Though hunters define success in different ways, 134,772 deer were successfully harvested and registered in Wisconsin during the opening weekend of the nine-day deer season. The tally is based on preliminary call-in numbers collected from registration stations by Department of Natural Resources staff.
Opening weekend numbers up statewide
A breakdown of the harvest by DNR Region and county is available in portable document format on the DNR website, dnr.wi.gov.
These preliminary numbers come from a staff call-around to deer registration stations. The final opening weekend tally will likely be somewhat larger, when all the registration stubs are entered into the data base over the next couple of months.
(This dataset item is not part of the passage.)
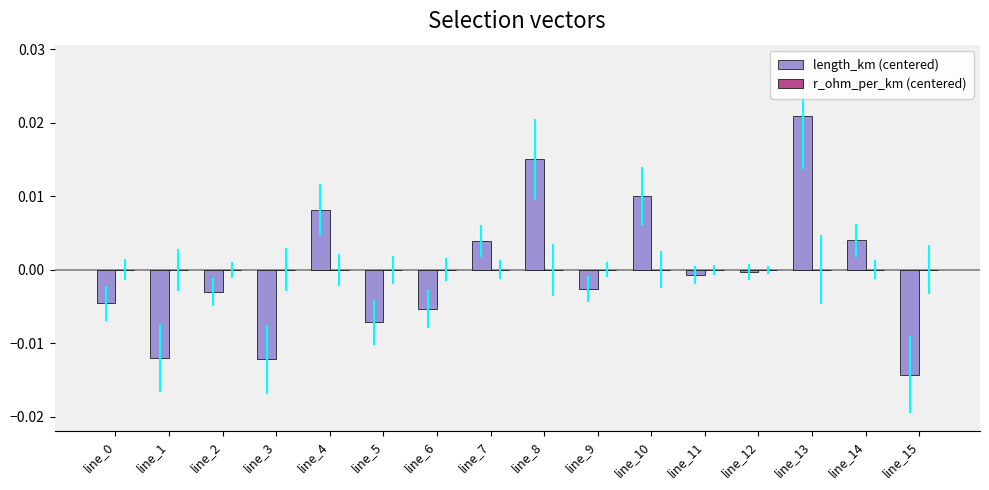

Which category has the lowest value across all series?

line_15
Weather is one of many factors that can influence harvest rates on opening weekend. The state saw a mix of conditions including fog in many central counties that hung on for several hours until it was burned off with the rising sun, and temperatures climbing into the ’40s and ’50s by mid-morning. Most other areas had excellent conditions, but statewide hunters missed the snow that they like.
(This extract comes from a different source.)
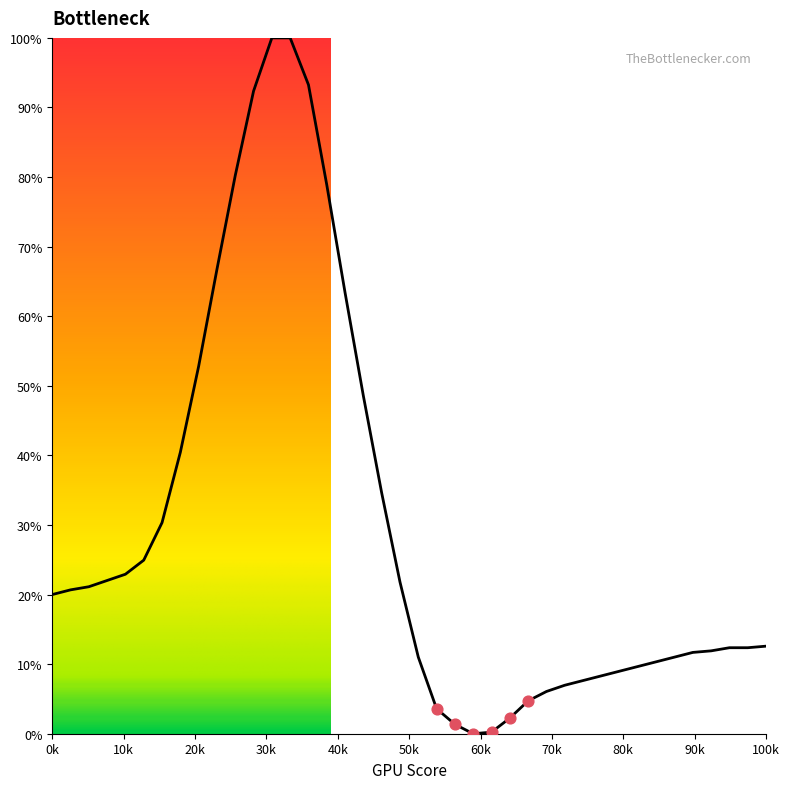

What is the difference between the maximum and minimum values?

100.0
Overall, the statewide harvest is up over 19 percent from 2011 and registration increased in all regions. The warm weather likely had some hunters registering their deer right away instead of leaving them hang at camp, which likely bumped up the numbers.
Preliminary harvest numbers are up in all regions and bucks are up statewide by 24 percent over 2011. Though the harvest is up in all regions, there are areas of the state, primarily in the northern counties, where hunters are reporting low deer sightings.
Enthusiasm for hunting remains high
The department’s license sales office reported 614, 435 gun deer licenses sold by midnight, Nov.16, prior to the Saturday start of the season. Deer license and tag sales will continue through the hunting seasons.
Nearly 26,000 new hunters also bought licenses to deer hunt for the first time, or for the first time in 10 years, this year. Females represented 32 percent of resident first time gun deer licenses and 30 percent of residents bought first time junior gun deer licenses.
Deer hunters continued to engage in another standing tradition, buying their license on the way up to deer camp Friday. Between 4 and 5 p.m. Friday, deer license sales peaked at 200 licenses sold every minute. On Friday, a record one-day sale occurred when 105,948 licenses sold before the season opener.
Some facts about Wisconsin hunters:
• 614,435 total deer gun hunter, up two percent from last year
• Resident deer licenses (568,831) are up 1.5 percent
• Nonresident deer licenses (32,554) up 2 percent
• 10/11-year-old mentored gun deer licenses (13,050) are up 10 percent
• 60 percent of gun deer licenses were sold in the month of November
• Females represent 9.5 percent of total gun hunters
• 78,604 (or 13 percent) were youth (under age of 18)
• 61,276 (or 10 percent) were senior citizens (65 years of age and older)
• Hunters come to Wisconsin from all 50 states and several foreign countries
• 25,703 first time buyer licenses were sold
• 13,511 resident gun deer
• 8,976 resident junior gun deer
• 3,216 nonresident gun deer
• 9,001, or 35 percent of First Time Buyers were youth (17 years of age and under)
For more facts about Wisconsin hunters in the field this year, visit dnr.wi.gov and search keyword “deer.” A licensing table and breakdown is regularly updated on this page.
There were three hunting related injuries reported. One incident was self-inflicted and two were two-party incidents. The incidents occurred in Columbia, Manitowoc and Portage County and are still under investigation. Additionally, Fort McCoy authorities are investigating the death of a hunter on the military base.
Though DNR does not track non-firearm related incidents, there have been reports of injuries resulting from falls from tree-stands. About one third of all hunters will take a fall from a tree stand during their hunting careers. The DNR reminds deer hunters who use tree stands to wear a full-body safety harness, use a haul line to raise and lower the unloaded firearm, and carry a cell phone in a secure pocket that’s easily reached in the event of a fall.
Additional safety reminders and tips are available by visiting dnr.wi.gov, search “tree stand safety,” and also view a safe hunting feature.
Historically, about one-third of Wisconsin’s shooting incidents happen during deer drives, usually because someone wasn’t where they were supposed to be or someone shot at a deer when they did not have a safe backstop or in a direction they should not have been shooting.
Hunters are also reminded to always be sure of their target and anything behind it when making a deer drive. If not sure, don’t shoot. Know where the bullet will impact if the shot misses. It is important that hunting parties wanting to drive deer have a plan and that they follow that plan to the letter. Knowing where hunting mates are and where safe shooting lanes are is critical.